**What you will do**
Lines from the one holding "left back paw: (112, 264)" through the end of the entries, inclusive, form the whole output; reproduce them exactly and omit pictures.

Saved data entries
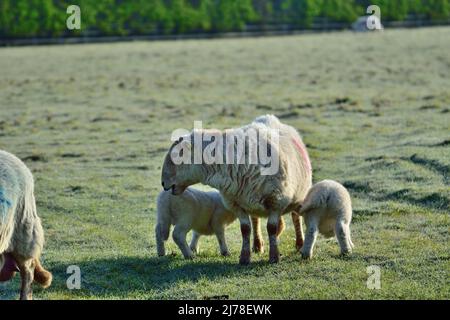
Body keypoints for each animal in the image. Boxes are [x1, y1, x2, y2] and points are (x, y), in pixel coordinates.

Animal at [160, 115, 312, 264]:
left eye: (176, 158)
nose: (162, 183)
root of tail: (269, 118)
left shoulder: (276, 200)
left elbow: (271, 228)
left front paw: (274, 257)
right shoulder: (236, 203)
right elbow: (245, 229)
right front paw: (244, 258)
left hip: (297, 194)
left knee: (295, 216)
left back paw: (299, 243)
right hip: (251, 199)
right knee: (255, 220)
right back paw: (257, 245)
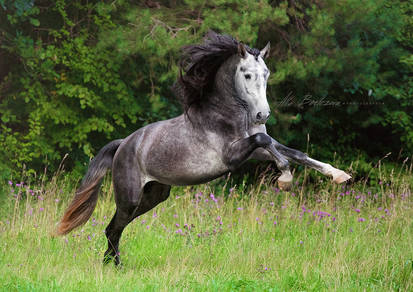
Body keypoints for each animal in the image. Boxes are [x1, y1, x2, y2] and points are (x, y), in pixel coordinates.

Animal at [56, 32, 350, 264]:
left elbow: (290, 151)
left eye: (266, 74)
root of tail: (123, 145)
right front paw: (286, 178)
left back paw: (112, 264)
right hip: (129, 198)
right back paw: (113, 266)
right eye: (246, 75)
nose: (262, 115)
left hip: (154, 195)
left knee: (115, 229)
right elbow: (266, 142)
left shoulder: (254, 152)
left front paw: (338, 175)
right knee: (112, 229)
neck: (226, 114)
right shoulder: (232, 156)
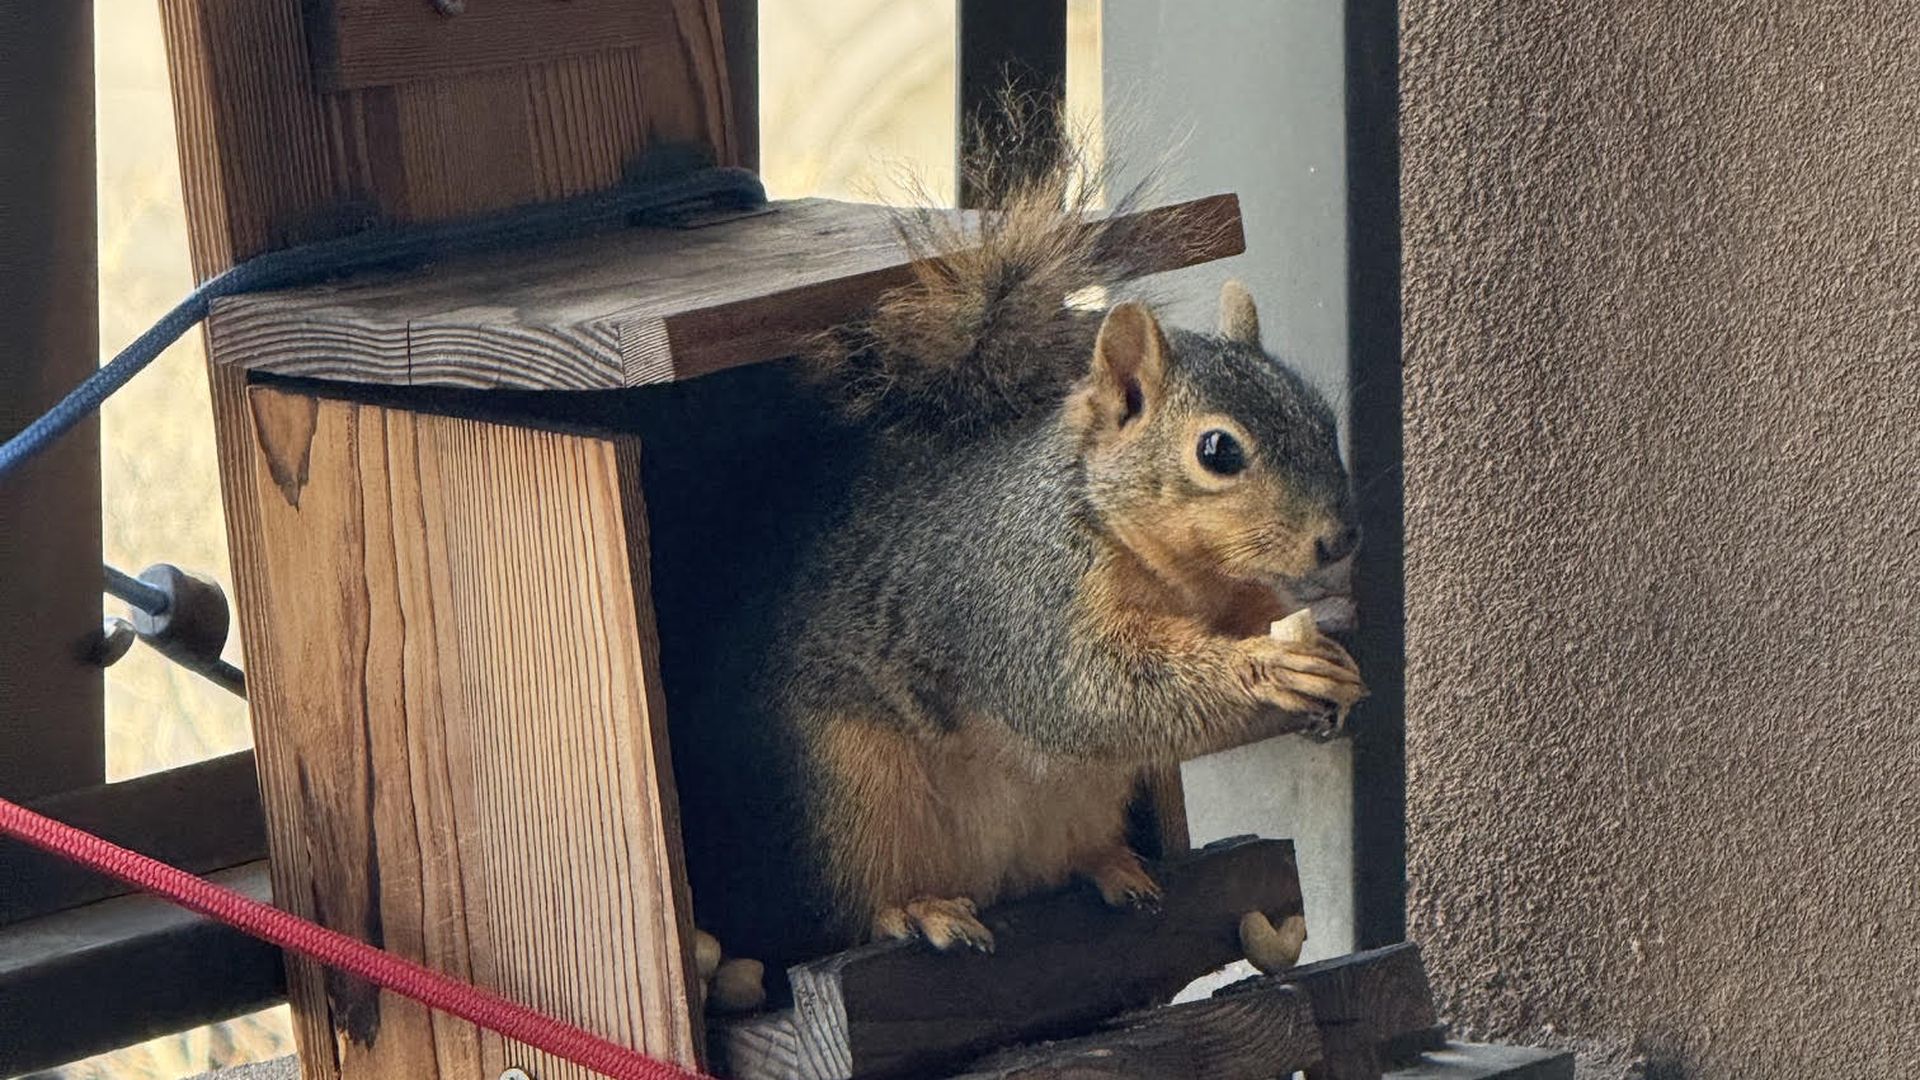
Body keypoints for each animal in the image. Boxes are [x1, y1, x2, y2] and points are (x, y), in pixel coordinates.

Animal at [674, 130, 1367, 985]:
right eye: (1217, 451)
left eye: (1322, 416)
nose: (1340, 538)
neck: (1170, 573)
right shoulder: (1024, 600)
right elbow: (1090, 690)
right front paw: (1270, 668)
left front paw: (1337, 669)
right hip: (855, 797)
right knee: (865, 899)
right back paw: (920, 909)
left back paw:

**Result for this task**
left back paw: (112, 264)
right hip: (129, 198)
right back paw: (113, 266)
right eye: (246, 75)
nose: (262, 115)
left hip: (154, 195)
left knee: (115, 229)
right elbow: (266, 142)
left shoulder: (254, 152)
left front paw: (338, 175)
right knee: (112, 229)
neck: (226, 114)
right shoulder: (232, 156)
Body keypoints for each animal in the image. Boxes are [x1, y1, x2, y2] and points are (x, y), in pixel coordinates.

Animal at [674, 130, 1367, 985]:
right eye: (1217, 451)
left eye: (1322, 416)
nose: (1340, 538)
neck: (1170, 573)
right shoulder: (1024, 600)
right elbow: (1090, 690)
right front paw: (1270, 668)
left front paw: (1337, 669)
right hip: (855, 797)
right knee: (865, 899)
right back paw: (920, 909)
left back paw:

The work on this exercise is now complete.